Received 16 Nov 2007; Accepted with revision 4 Jan 2008; Available online 10 Jan 2008
Abstract: 14-3-3σ is a p53-regulated G2/M inhibitor involved in numerous cellular signaling pathways related to cell cycle, DNA repair and apoptosis. Recent studies have showed that 14-3-3σ was silenced transcriptionally through promoter hypermethylation mainly in HPV- negative vulvar squamous cell carcinoma (SCC). However, the expression of 14-3-3σ protein has not yet been studied in anal SCC and its precursor, anal intraepithelial neoplasm (AIN). In this study, we evaluated the expression of 14-3-3σ, p16 and p53 in 34 cases of normal perianal squamous mucosa, 5 cases of squamous hyperplasia and 62 cases of AIN, including 54 bowenoid and 8 differentiated AINs. Fourteen cases of invasive anal SCC were also included in the study, including 8 cases associated with bowenoid AIN and 6 cases associated with differentiated AIN. Expression of p16, p53 and 14-3-3σ proteins was not seen in normal squamous epithelium. Weak staining for 14-3-3σ was seen in anal squamous hyperplasia. Strong and diffuse p16 immunoreactivity was seen in 98.1% of bowenoid AIN, but only in 12.5% of differentiated AIN. In contrast, increased basal staining with suprabasal extension of p53 was seen in 100% of differentiated AIN, but in none of the bowenoid AIN. Expression of p16 and p53 was essentially mutually exclusive except in one case.
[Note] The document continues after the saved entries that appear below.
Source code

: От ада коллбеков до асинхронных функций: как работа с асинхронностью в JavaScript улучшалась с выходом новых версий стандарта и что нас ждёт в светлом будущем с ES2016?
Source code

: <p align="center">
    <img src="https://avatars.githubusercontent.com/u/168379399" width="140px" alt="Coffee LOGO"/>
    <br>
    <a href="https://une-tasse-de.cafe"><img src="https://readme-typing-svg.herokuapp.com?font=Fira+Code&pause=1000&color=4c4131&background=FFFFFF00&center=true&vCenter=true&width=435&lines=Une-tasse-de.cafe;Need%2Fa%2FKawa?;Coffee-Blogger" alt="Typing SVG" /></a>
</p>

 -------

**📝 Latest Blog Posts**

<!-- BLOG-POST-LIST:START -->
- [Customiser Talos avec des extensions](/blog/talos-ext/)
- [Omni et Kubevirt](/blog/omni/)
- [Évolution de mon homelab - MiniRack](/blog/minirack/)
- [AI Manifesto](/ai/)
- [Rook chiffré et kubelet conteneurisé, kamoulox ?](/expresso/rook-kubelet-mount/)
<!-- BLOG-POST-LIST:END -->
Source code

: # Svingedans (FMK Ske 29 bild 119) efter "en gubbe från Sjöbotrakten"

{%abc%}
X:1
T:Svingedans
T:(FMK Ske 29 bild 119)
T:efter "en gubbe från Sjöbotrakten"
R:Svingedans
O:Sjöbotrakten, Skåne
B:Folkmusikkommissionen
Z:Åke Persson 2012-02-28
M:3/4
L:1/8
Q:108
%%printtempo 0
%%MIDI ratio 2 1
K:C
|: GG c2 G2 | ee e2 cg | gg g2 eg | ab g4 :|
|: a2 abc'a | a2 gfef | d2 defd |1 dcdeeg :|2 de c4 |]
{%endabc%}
Overexpression of 14-3-3σ was detected in 97% (60/62) of AIN cases, including 96.3% of bowenoid AIN and 100% of differentiated AIN. Expression of 14-3-3σ was independent of immunoreactivity status for p16 and p53. In conclusion, two histopathologic types of AIN, bowenoid and differentiated, have distinct immunoprofiles for p16 and p53, which suggests dual molecular pathways during anal carcinogenesis. Increased expression of 14-3-3σ protein was found in approximately 97% of AIN lesions, regardless of histopathologic type and independent of p16 and p53 expression. Our study indicates that immunohistochemical detection of 14-3-3σ in conjunction with p16 and p53 may be useful in histopathologic recognization of AIN. (IJCEP711001).